The Digital Home Plan is not the first lease model in the DBS world. The former PrimeStar Inc.-which has since sold its subscriber base to DirecTV Inc.-relied primarily on a lease model. And some of DirecTV's telco partners, including BellAtlantic Corp., offer hardware-rental options that bundle the cost of the receivers and programming into a single monthly bill.
"There's nothing wrong with a lease model as a way to bring people in the door," Tellus Ventures Associates president Steve Blum said. But he added that customers who lease the hardware typically exhibit a higher percentage of churn than those who purchase the hardware.
Blum called the bundled second-set solution a great idea. "One by one, EchoStar is picking off cable's competitive advantages," he said. "Clearly, cable is still the competition. This isn't aimed at DirecTV. This is aimed square at the face of cable."

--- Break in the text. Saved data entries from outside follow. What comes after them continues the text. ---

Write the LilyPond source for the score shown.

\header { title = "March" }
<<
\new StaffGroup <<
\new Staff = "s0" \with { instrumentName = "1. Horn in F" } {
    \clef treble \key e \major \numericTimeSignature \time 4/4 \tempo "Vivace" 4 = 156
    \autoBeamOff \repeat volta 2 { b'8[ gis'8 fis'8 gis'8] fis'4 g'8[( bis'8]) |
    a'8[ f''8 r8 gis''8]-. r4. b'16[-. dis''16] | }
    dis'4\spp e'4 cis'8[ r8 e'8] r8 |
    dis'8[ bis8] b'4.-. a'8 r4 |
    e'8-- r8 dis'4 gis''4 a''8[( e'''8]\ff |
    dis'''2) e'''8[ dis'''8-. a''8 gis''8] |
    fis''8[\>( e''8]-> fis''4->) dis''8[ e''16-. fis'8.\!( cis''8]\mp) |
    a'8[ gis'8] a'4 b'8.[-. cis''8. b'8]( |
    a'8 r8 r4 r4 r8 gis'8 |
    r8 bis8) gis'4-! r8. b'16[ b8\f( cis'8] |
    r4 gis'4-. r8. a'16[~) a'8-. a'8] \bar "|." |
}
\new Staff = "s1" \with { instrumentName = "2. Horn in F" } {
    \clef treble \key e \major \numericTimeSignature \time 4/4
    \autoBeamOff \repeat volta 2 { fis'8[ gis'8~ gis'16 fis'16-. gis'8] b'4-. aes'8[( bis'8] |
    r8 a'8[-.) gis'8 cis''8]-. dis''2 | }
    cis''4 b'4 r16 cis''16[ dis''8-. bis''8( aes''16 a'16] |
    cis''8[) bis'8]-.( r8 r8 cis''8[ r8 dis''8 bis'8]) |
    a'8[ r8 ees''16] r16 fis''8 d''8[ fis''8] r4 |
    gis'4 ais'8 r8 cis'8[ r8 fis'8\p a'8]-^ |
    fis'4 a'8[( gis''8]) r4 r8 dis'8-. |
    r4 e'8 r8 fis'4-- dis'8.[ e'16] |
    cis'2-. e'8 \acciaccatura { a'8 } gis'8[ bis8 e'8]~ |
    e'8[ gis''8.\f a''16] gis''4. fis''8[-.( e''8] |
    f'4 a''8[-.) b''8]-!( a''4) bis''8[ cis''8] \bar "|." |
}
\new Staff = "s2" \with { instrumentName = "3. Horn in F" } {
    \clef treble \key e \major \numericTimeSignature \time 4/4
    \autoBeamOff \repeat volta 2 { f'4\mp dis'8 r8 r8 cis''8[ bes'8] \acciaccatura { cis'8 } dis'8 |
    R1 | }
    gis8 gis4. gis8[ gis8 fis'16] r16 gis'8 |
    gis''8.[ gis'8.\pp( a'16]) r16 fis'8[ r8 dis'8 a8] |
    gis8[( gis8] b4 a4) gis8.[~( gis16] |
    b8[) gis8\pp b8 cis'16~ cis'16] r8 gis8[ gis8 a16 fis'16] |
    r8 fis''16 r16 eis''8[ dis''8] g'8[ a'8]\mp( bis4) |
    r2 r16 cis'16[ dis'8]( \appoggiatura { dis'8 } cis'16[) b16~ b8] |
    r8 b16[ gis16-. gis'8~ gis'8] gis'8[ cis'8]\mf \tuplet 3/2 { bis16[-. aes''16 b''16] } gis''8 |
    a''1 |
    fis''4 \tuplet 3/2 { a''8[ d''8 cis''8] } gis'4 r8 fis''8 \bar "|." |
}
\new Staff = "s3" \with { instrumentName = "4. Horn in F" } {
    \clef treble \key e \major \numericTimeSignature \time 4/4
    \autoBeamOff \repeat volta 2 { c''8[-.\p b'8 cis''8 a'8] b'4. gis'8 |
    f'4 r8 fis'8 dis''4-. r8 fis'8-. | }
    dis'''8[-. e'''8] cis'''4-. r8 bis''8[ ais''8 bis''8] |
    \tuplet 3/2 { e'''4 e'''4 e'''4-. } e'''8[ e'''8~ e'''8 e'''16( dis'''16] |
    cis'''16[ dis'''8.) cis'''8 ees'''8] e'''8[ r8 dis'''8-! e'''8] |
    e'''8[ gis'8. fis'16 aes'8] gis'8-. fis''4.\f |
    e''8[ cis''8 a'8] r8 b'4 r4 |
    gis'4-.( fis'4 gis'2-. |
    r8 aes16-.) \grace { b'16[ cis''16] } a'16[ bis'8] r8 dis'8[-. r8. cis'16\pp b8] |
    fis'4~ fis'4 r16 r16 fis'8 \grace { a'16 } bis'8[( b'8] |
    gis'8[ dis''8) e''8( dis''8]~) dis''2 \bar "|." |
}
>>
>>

Retailer reaction to the lease program has been positive, Peterson said, adding that dealers will receive similar payments under this program as they have with other promotions in the past.
"People with children like to have two receivers," she said. "It's one of the things cable picks on us for."
As cable moves to digital technology, however, some operators are running into multiple-set-top-box issues of their own. With digital receivers in short supply, some systems limit the number of digital set-top boxes installed in each subscriber's home so that they can deploy more boxes to a wider base of customers.
"As a consumer and a recent digital-cable customer, I can't for the life of me understand why you wouldn't want to put this incredible product on every set in the house," Cable & Telecommunications Association for Marketing president Char Beales said.
Although Beales said she understands the capital expenses cable operators face, she added that going back to analog-only cable service on second or third TV sets is difficult for many customers. Once you get used to the interactive program guide, for example, it's next to impossible to go back to a scrolling TV listing, Beales said.
And as interactive-television services start to generate new revenues of their own, cable operators will have additional incentives for getting multiple boxes deployed into each home.
"There clearly is an incremental return to having other sets in the home enabled" for television commerce and other interactive services, Wink Communications Inc. executive vice president of sales and business development Allan Thygesen said.
EchoStar does have a limit to the number of Dish receivers each subscriber can activate, chairman Charlie Ergen admitted last Monday on his monthly "Charlie Chat" with subscribers.
In response to a caller who wanted to know why he couldn't hook up a seventh receiver, Ergen said the company limits each subscriber to six because that's as many as the billing system can handle. Those few customers who need more than six receivers in their homes must set up second accounts, Ergen added.